• Kyodo


The COVID-19 outbreak is weighing down the transportation and tourism sectors as infection fears make people reluctant to venture outdoors or share confined spaces with others for long hours.

Passengers using the Tokaido bullet train line linking Tokyo and Osaka fell 8 percent between Feb. 1 and 19 compared with a year earlier, Central Japan Railway Co. (JR Central) said, adding that ridership on other express trains plunged 15 percent.

The pace of the drop was near the same as in May 2011, when the economy took a downturn in the aftermath of the March 11 triple disaster in Tohoku.

On Thursday, Prime Minister Shinzo Abe abruptly asked all elementary, junior high and high schools in the country to close from Monday until the end of spring break through early April.

The government has also called on organizers of large sporting and cultural events scheduled over the next two weeks to consider canceling or postponing them during what is seen as a critical time in the fight to contain the coronavirus outbreak.

With many Japanese firms urging employees to work from home and minimize contact with others, the tourism and entertainment industries are set to take further losses, analysts say.

Revenue at department stores and hotels run by the group companies of JR Central has fallen hand in hand with the decline in tourism.

“It is difficult to gauge the business outlook, given that it is uncertain when the virus outbreak will end,” JR Central President Shin Kaneko told a recent news conference.
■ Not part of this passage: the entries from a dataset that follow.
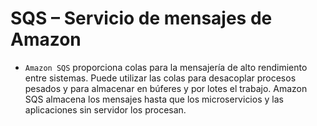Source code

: # SQS – Servicio de mensajes de Amazon
- `Amazon SQS` proporciona colas para la mensajería de alto rendimiento entre sistemas. Puede utilizar las colas para desacoplar procesos pesados y para almacenar en búferes y por lotes el trabajo. Amazon SQS almacena los mensajes hasta que los microservicios y las aplicaciones sin servidor los procesan.
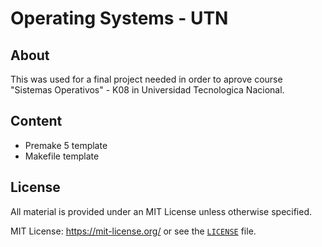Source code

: # Operating Systems - UTN

## About

This was used for a final project needed in order to aprove course "Sistemas Operativos" - K08 in Universidad Tecnologica Nacional.

## Content

- Premake 5 template
- Makefile template

## License

All material is provided under an MIT License unless otherwise specified.

MIT License: <https://mit-license.org/> or see the [`LICENSE`](https://github.com/tomasanchez/so/blob/master/LICENSE) file.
As for the airline industry, Narita International Airport Corp. said Thursday that passengers who left for China between Feb. 1 and 22 had plummeted 66.5 percent to 42,400 compared with the same period a year before.

The spread of COVID-19 has meanwhile dealt a crushing blow to Japan’s hospitality industry because all group travel from China to other nations has been banned since late last month.

Tokyo Shoko Research said Tuesday that a long-established hot spring complex in Aichi Prefecture went bankrupt after cancellations from Chinese hurt its cash flow.

The bankruptcy marks the first business failure in Japan related to the virus, the credit research firm said.

According to the research firm, around 70 percent of the 12,348 Japanese companies surveyed in a poll answered that the outbreak has already affected or is expected to affect their corporate activities down the road.

In 2019, Japan received a record 31.88 million visitors. By country and region, China led with 9.59 million, up 14.5 percent from a year earlier.

“We’ve received cancellations not only from visitors from China, but also from Southeast Asia. With the trend of people avoiding crowds, the effects will likely drag on,” a representative from the Hokkaido Bus Association said.

According to a survey of its members, it found that about 1,700 buses chartered for trips between January and March had been canceled, resulting in losses equivalent to ¥110 million.

Hokkaido, with its multitude of ski resorts and scenic areas, is one of the most popular tourist destinations among wealthy Chinese.

Tokyo Disneyland and Tokyo DisneySea are closed from Saturday to March 15 in line with the government’s request, according to its parent. Universal Studios Japan in Osaka will also be closed during the same period.

Land, Infrastructure, Transport and Tourism Minister Kazuyoshi Akaba said at a news conference Friday that the Abe administration will step up measures to support companies stricken by the outbreak.

Japan’s economy, the third-biggest, shrank by an annualized real 6.3 percent in the October-December quarter, its sharpest slide in more than five years, as a consumption tax hike and damage from typhoons took their toll.